WORK INSTRUCTION
Once you have read the data below, please repeat all of it exactly.

Document layout detection data:

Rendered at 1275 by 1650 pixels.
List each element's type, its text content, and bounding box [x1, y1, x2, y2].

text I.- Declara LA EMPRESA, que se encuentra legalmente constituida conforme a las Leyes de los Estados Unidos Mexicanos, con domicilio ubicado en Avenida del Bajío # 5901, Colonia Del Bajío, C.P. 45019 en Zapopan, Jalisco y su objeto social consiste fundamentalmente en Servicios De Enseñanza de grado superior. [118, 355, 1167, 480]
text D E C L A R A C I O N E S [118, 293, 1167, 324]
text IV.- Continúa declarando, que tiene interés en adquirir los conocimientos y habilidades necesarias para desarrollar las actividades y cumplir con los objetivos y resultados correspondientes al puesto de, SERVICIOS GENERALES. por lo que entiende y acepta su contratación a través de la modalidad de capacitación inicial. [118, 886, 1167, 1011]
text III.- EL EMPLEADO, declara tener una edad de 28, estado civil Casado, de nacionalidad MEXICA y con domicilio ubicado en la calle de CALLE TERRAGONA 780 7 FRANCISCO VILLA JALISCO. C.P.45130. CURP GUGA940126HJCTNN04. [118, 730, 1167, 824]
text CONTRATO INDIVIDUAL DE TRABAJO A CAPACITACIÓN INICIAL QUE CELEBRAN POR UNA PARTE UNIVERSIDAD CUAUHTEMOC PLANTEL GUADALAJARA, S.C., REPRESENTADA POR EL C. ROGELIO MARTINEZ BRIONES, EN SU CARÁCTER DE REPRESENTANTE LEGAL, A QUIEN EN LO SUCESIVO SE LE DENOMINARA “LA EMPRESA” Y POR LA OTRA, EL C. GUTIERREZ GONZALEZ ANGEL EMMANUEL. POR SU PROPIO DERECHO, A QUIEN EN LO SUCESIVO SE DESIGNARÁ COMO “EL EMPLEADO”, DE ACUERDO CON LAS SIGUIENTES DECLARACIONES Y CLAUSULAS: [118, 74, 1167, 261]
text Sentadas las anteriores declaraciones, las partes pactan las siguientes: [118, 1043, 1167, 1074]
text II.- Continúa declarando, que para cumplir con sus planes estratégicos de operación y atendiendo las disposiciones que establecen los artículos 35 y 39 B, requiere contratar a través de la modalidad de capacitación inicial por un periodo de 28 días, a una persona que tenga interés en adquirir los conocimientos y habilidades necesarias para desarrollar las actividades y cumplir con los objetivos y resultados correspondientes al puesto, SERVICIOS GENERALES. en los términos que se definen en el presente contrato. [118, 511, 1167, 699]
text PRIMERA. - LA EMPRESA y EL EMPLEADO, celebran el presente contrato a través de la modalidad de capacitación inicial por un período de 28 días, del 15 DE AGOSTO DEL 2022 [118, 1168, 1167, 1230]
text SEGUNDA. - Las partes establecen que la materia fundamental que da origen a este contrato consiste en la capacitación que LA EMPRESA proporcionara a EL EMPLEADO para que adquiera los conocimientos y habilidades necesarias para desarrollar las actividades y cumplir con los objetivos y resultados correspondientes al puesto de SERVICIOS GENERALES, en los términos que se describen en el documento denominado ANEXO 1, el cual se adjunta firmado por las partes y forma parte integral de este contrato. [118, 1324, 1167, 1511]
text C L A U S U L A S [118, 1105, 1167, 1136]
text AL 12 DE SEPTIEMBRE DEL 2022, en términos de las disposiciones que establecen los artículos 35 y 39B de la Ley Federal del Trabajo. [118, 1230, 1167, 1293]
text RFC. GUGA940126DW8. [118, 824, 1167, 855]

RESPONSE
Rendered at 1275 by 1650 pixels.
List each element's type, its text content, and bounding box [x1, y1, x2, y2].

text I.- Declara LA EMPRESA, que se encuentra legalmente constituida conforme a las Leyes de los Estados Unidos Mexicanos, con domicilio ubicado en Avenida del Bajío # 5901, Colonia Del Bajío, C.P. 45019 en Zapopan, Jalisco y su objeto social consiste fundamentalmente en Servicios De Enseñanza de grado superior. [118, 355, 1167, 480]
text D E C L A R A C I O N E S [118, 293, 1167, 324]
text IV.- Continúa declarando, que tiene interés en adquirir los conocimientos y habilidades necesarias para desarrollar las actividades y cumplir con los objetivos y resultados correspondientes al puesto de, SERVICIOS GENERALES. por lo que entiende y acepta su contratación a través de la modalidad de capacitación inicial. [118, 886, 1167, 1011]
text III.- EL EMPLEADO, declara tener una edad de 28, estado civil Casado, de nacionalidad MEXICA y con domicilio ubicado en la calle de CALLE TERRAGONA 780 7 FRANCISCO VILLA JALISCO. C.P.45130. CURP GUGA940126HJCTNN04. [118, 730, 1167, 824]
text CONTRATO INDIVIDUAL DE TRABAJO A CAPACITACIÓN INICIAL QUE CELEBRAN POR UNA PARTE UNIVERSIDAD CUAUHTEMOC PLANTEL GUADALAJARA, S.C., REPRESENTADA POR EL C. ROGELIO MARTINEZ BRIONES, EN SU CARÁCTER DE REPRESENTANTE LEGAL, A QUIEN EN LO SUCESIVO SE LE DENOMINARA “LA EMPRESA” Y POR LA OTRA, EL C. GUTIERREZ GONZALEZ ANGEL EMMANUEL. POR SU PROPIO DERECHO, A QUIEN EN LO SUCESIVO SE DESIGNARÁ COMO “EL EMPLEADO”, DE ACUERDO CON LAS SIGUIENTES DECLARACIONES Y CLAUSULAS: [118, 74, 1167, 261]
text Sentadas las anteriores declaraciones, las partes pactan las siguientes: [118, 1043, 1167, 1074]
text II.- Continúa declarando, que para cumplir con sus planes estratégicos de operación y atendiendo las disposiciones que establecen los artículos 35 y 39 B, requiere contratar a través de la modalidad de capacitación inicial por un periodo de 28 días, a una persona que tenga interés en adquirir los conocimientos y habilidades necesarias para desarrollar las actividades y cumplir con los objetivos y resultados correspondientes al puesto, SERVICIOS GENERALES. en los términos que se definen en el presente contrato. [118, 511, 1167, 699]
text PRIMERA. - LA EMPRESA y EL EMPLEADO, celebran el presente contrato a través de la modalidad de capacitación inicial por un período de 28 días, del 15 DE AGOSTO DEL 2022 [118, 1168, 1167, 1230]
text SEGUNDA. - Las partes establecen que la materia fundamental que da origen a este contrato consiste en la capacitación que LA EMPRESA proporcionara a EL EMPLEADO para que adquiera los conocimientos y habilidades necesarias para desarrollar las actividades y cumplir con los objetivos y resultados correspondientes al puesto de SERVICIOS GENERALES, en los términos que se describen en el documento denominado ANEXO 1, el cual se adjunta firmado por las partes y forma parte integral de este contrato. [118, 1324, 1167, 1511]
text C L A U S U L A S [118, 1105, 1167, 1136]
text AL 12 DE SEPTIEMBRE DEL 2022, en términos de las disposiciones que establecen los artículos 35 y 39B de la Ley Federal del Trabajo. [118, 1230, 1167, 1293]
text RFC. GUGA940126DW8. [118, 824, 1167, 855]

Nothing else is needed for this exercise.